* **THE PROBLEM**
All records below are to be set down precisely as written, excluding pictures.
BEGIN INPUT DATA
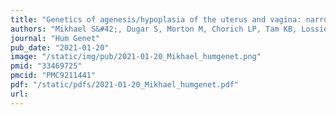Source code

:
 ```yaml
---
title: "Genetics of agenesis/hypoplasia of the uterus and vagina: narrowing down the number of candidate genes for Mayer-Rokitansky-Küster-Hauser Syndrome"
authors: "Mikhael S&#42;, Dugar S, Morton M, Chorich LP, Tam KB, Lossie AC, Kim HG, Knight J, Taylor HS, **Mukherjee S**, **Capra JA**, Phillips JA 3rd, Friez M, Layman LC.&#42;"
journal: "Hum Genet"
pub_date: "2021-01-20"
image: "/static/img/pub/2021-01-20_Mikhael_humgenet.png"
pmid: "33469725"
pmcid: "PMC9211441"
pdf: "/static/pdfs/2021-01-20_Mikhael_humgenet.pdf"
url: 
---
```

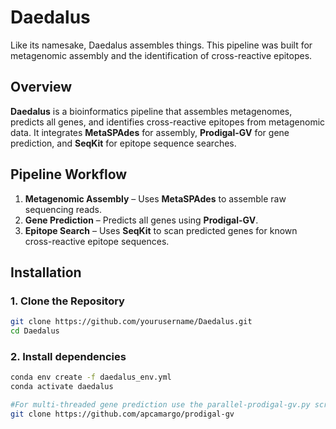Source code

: # Daedalus
Like its namesake, Daedalus assembles things. This pipeline was built for metagenomic assembly and the identification of cross-reactive epitopes.

## **Overview**
**Daedalus** is a bioinformatics pipeline that assembles metagenomes, predicts all genes, and identifies cross-reactive epitopes from metagenomic data. It integrates **MetaSPAdes** for assembly, **Prodigal-GV** for gene prediction, and **SeqKit** for epitope sequence searches.  

## **Pipeline Workflow**
1. **Metagenomic Assembly** – Uses **MetaSPAdes** to assemble raw sequencing reads.  
2. **Gene Prediction** – Predicts all genes using **Prodigal-GV**.  
3. **Epitope Search** – Uses **SeqKit** to scan predicted genes for known cross-reactive epitope sequences.  

## **Installation**
### **1. Clone the Repository**
```bash
git clone https://github.com/yourusername/Daedalus.git
cd Daedalus
```

### **2. Install dependencies**
```bash
conda env create -f daedalus_env.yml
conda activate daedalus

#For multi-threaded gene prediction use the parallel-prodigal-gv.py script available here
git clone https://github.com/apcamargo/prodigal-gv
```
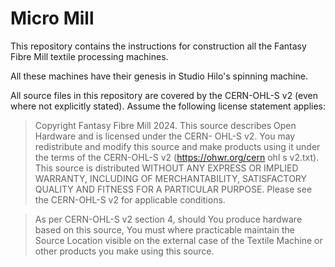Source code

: # Micro Mill

This repository contains the instructions for construction all the Fantasy Fibre Mill textile processing machines. 

All these machines have their genesis in Studio Hilo's spinning machine.

All source files in this repository are covered by the CERN-OHL-S v2 (even where not explicitly stated). Assume the following license statement applies:


> Copyright Fantasy Fibre Mill 2024.
> This source describes Open Hardware and is licensed under the CERN-
> OHL-S v2.
> You may redistribute and modify this source and make products using it
> under the terms of the CERN-OHL-S v2
> (https://ohwr.org/cern ohl s v2.txt).
> This source is distributed WITHOUT ANY EXPRESS OR IMPLIED
> WARRANTY, INCLUDING OF MERCHANTABILITY, SATISFACTORY
> QUALITY AND FITNESS FOR A PARTICULAR PURPOSE. Please see
> the CERN-OHL-S v2 for applicable conditions.

> As per CERN-OHL-S v2 section 4, should You produce hardware based
> on this source, You must where practicable maintain the Source Location
> visible on the external case of the Textile Machine or other products you make using
> this source.
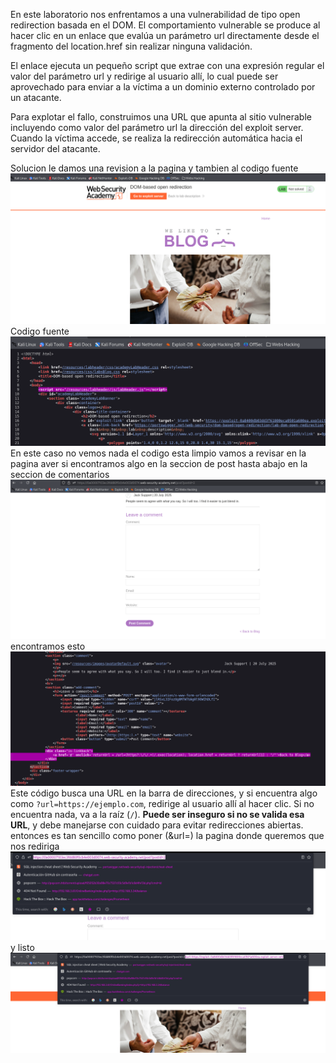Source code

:En este laboratorio nos enfrentamos a una vulnerabilidad de tipo open redirection basada en el DOM. El comportamiento vulnerable se produce al hacer clic en un enlace que evalúa un parámetro url directamente desde el fragmento del location.href sin realizar ninguna validación.

El enlace ejecuta un pequeño script que extrae con una expresión regular el valor del parámetro url y redirige al usuario allí, lo cual puede ser aprovechado para enviar a la víctima a un dominio externo controlado por un atacante.

Para explotar el fallo, construimos una URL que apunta al sitio vulnerable incluyendo como valor del parámetro url la dirección del exploit server. Cuando la víctima accede, se realiza la redirección automática hacia el servidor del atacante.

Solucion
le damos una revision a la pagina y tambien al codigo fuente
![Pasted_image_20250727174045.png](/Imagenes/Pasted_image_20250727174045.png)
Codigo fuente
![Pasted_image_20250727174156.png](/Imagenes/Pasted_image_20250727174156.png)
En este caso no vemos nada el codigo esta limpio vamos a revisar en la pagina aver si encontramos algo
en la seccion de post hasta abajo en la seccion de comentarios
![Pasted_image_20250727174450.png](/Imagenes/Pasted_image_20250727174450.png)
encontramos esto
![Pasted_image_20250727174517.png](/Imagenes/Pasted_image_20250727174517.png)
Este código busca una URL en la barra de direcciones, y si encuentra algo como `?url=https://ejemplo.com`, redirige al usuario allí al hacer clic. Si no encuentra nada, va a la raíz (`/`). **Puede ser inseguro si no se valida esa URL**, y debe manejarse con cuidado para evitar redirecciones abiertas.
entonces es tan sencillo como poner (&url=) la pagina donde queremos que nos rediriga
![Pasted_image_20250727174903.png](/Imagenes/Pasted_image_20250727174903.png)
y listo
![Pasted_image_20250727175000.png](/Imagenes/Pasted_image_20250727175000.png)

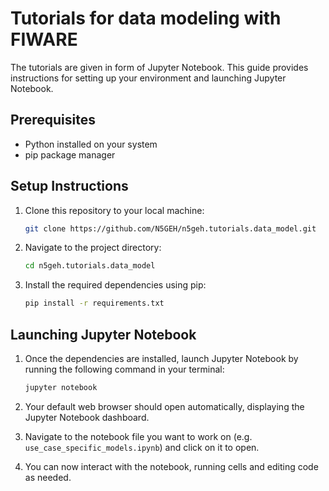 # Tutorials for data modeling with FIWARE

The tutorials are given in form of Jupyter Notebook. This guide provides instructions for setting up your environment and launching Jupyter Notebook.

## Prerequisites

- Python installed on your system
- pip package manager

## Setup Instructions

1. Clone this repository to your local machine:

    ```bash
    git clone https://github.com/N5GEH/n5geh.tutorials.data_model.git
    ```

2. Navigate to the project directory:

    ```bash
    cd n5geh.tutorials.data_model
    ```

3. Install the required dependencies using pip:

    ```bash
    pip install -r requirements.txt
    ```

## Launching Jupyter Notebook

1. Once the dependencies are installed, launch Jupyter Notebook by running the following command in your terminal:

    ```bash
    jupyter notebook
    ```

2. Your default web browser should open automatically, displaying the Jupyter Notebook dashboard.

3. Navigate to the notebook file you want to work on (e.g. ``use_case_specific_models.ipynb``) and click on it to open.

4. You can now interact with the notebook, running cells and editing code as needed.

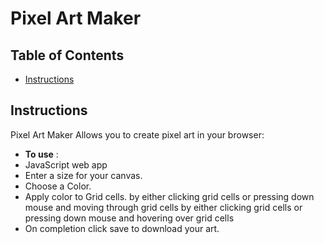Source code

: # Pixel Art Maker

## Table of Contents

* [Instructions](#instructions)

## Instructions

Pixel Art Maker Allows you to create pixel art in your browser:
* **To use** :
* JavaScript web app
* Enter a size for your canvas.
* Choose a Color.
* Apply color to Grid cells.
by either clicking grid cells or pressing down mouse and moving through grid cells
by either clicking grid cells or pressing down mouse and hovering over grid cells
* On completion click save to download your art.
END INPUT DATA
* **SOLUTION**
Source code

:
 ```yaml
---
title: "Genetics of agenesis/hypoplasia of the uterus and vagina: narrowing down the number of candidate genes for Mayer-Rokitansky-Küster-Hauser Syndrome"
authors: "Mikhael S&#42;, Dugar S, Morton M, Chorich LP, Tam KB, Lossie AC, Kim HG, Knight J, Taylor HS, **Mukherjee S**, **Capra JA**, Phillips JA 3rd, Friez M, Layman LC.&#42;"
journal: "Hum Genet"
pub_date: "2021-01-20"
image: "/static/img/pub/2021-01-20_Mikhael_humgenet.png"
pmid: "33469725"
pmcid: "PMC9211441"
pdf: "/static/pdfs/2021-01-20_Mikhael_humgenet.pdf"
url: 
---
```

Source code

: # Daedalus
Like its namesake, Daedalus assembles things. This pipeline was built for metagenomic assembly and the identification of cross-reactive epitopes.

## **Overview**
**Daedalus** is a bioinformatics pipeline that assembles metagenomes, predicts all genes, and identifies cross-reactive epitopes from metagenomic data. It integrates **MetaSPAdes** for assembly, **Prodigal-GV** for gene prediction, and **SeqKit** for epitope sequence searches.  

## **Pipeline Workflow**
1. **Metagenomic Assembly** – Uses **MetaSPAdes** to assemble raw sequencing reads.  
2. **Gene Prediction** – Predicts all genes using **Prodigal-GV**.  
3. **Epitope Search** – Uses **SeqKit** to scan predicted genes for known cross-reactive epitope sequences.  

## **Installation**
### **1. Clone the Repository**
```bash
git clone https://github.com/yourusername/Daedalus.git
cd Daedalus
```

### **2. Install dependencies**
```bash
conda env create -f daedalus_env.yml
conda activate daedalus

#For multi-threaded gene prediction use the parallel-prodigal-gv.py script available here
git clone https://github.com/apcamargo/prodigal-gv
```
Source code

: # Micro Mill

This repository contains the instructions for construction all the Fantasy Fibre Mill textile processing machines. 

All these machines have their genesis in Studio Hilo's spinning machine.

All source files in this repository are covered by the CERN-OHL-S v2 (even where not explicitly stated). Assume the following license statement applies:


> Copyright Fantasy Fibre Mill 2024.
> This source describes Open Hardware and is licensed under the CERN-
> OHL-S v2.
> You may redistribute and modify this source and make products using it
> under the terms of the CERN-OHL-S v2
> (https://ohwr.org/cern ohl s v2.txt).
> This source is distributed WITHOUT ANY EXPRESS OR IMPLIED
> WARRANTY, INCLUDING OF MERCHANTABILITY, SATISFACTORY
> QUALITY AND FITNESS FOR A PARTICULAR PURPOSE. Please see
> the CERN-OHL-S v2 for applicable conditions.

> As per CERN-OHL-S v2 section 4, should You produce hardware based
> on this source, You must where practicable maintain the Source Location
> visible on the external case of the Textile Machine or other products you make using
> this source.
Source code

:En este laboratorio nos enfrentamos a una vulnerabilidad de tipo open redirection basada en el DOM. El comportamiento vulnerable se produce al hacer clic en un enlace que evalúa un parámetro url directamente desde el fragmento del location.href sin realizar ninguna validación.

El enlace ejecuta un pequeño script que extrae con una expresión regular el valor del parámetro url y redirige al usuario allí, lo cual puede ser aprovechado para enviar a la víctima a un dominio externo controlado por un atacante.

Para explotar el fallo, construimos una URL que apunta al sitio vulnerable incluyendo como valor del parámetro url la dirección del exploit server. Cuando la víctima accede, se realiza la redirección automática hacia el servidor del atacante.

Solucion
le damos una revision a la pagina y tambien al codigo fuente
![Pasted_image_20250727174045.png](/Imagenes/Pasted_image_20250727174045.png)
Codigo fuente
![Pasted_image_20250727174156.png](/Imagenes/Pasted_image_20250727174156.png)
En este caso no vemos nada el codigo esta limpio vamos a revisar en la pagina aver si encontramos algo
en la seccion de post hasta abajo en la seccion de comentarios
![Pasted_image_20250727174450.png](/Imagenes/Pasted_image_20250727174450.png)
encontramos esto
![Pasted_image_20250727174517.png](/Imagenes/Pasted_image_20250727174517.png)
Este código busca una URL en la barra de direcciones, y si encuentra algo como `?url=https://ejemplo.com`, redirige al usuario allí al hacer clic. Si no encuentra nada, va a la raíz (`/`). **Puede ser inseguro si no se valida esa URL**, y debe manejarse con cuidado para evitar redirecciones abiertas.
entonces es tan sencillo como poner (&url=) la pagina donde queremos que nos rediriga
![Pasted_image_20250727174903.png](/Imagenes/Pasted_image_20250727174903.png)
y listo
![Pasted_image_20250727175000.png](/Imagenes/Pasted_image_20250727175000.png)

 # Tutorials for data modeling with FIWARE

The tutorials are given in form of Jupyter Notebook. This guide provides instructions for setting up your environment and launching Jupyter Notebook.

## Prerequisites

- Python installed on your system
- pip package manager

## Setup Instructions

1. Clone this repository to your local machine:

    ```bash
    git clone https://github.com/N5GEH/n5geh.tutorials.data_model.git
    ```

2. Navigate to the project directory:

    ```bash
    cd n5geh.tutorials.data_model
    ```

3. Install the required dependencies using pip:

    ```bash
    pip install -r requirements.txt
    ```

## Launching Jupyter Notebook

1. Once the dependencies are installed, launch Jupyter Notebook by running the following command in your terminal:

    ```bash
    jupyter notebook
    ```

2. Your default web browser should open automatically, displaying the Jupyter Notebook dashboard.

3. Navigate to the notebook file you want to work on (e.g. ``use_case_specific_models.ipynb``) and click on it to open.

4. You can now interact with the notebook, running cells and editing code as needed.

Source code

: # Pixel Art Maker

## Table of Contents

* [Instructions](#instructions)

## Instructions

Pixel Art Maker Allows you to create pixel art in your browser:
* **To use** :
* JavaScript web app
* Enter a size for your canvas.
* Choose a Color.
* Apply color to Grid cells.
by either clicking grid cells or pressing down mouse and moving through grid cells
by either clicking grid cells or pressing down mouse and hovering over grid cells
* On completion click save to download your art.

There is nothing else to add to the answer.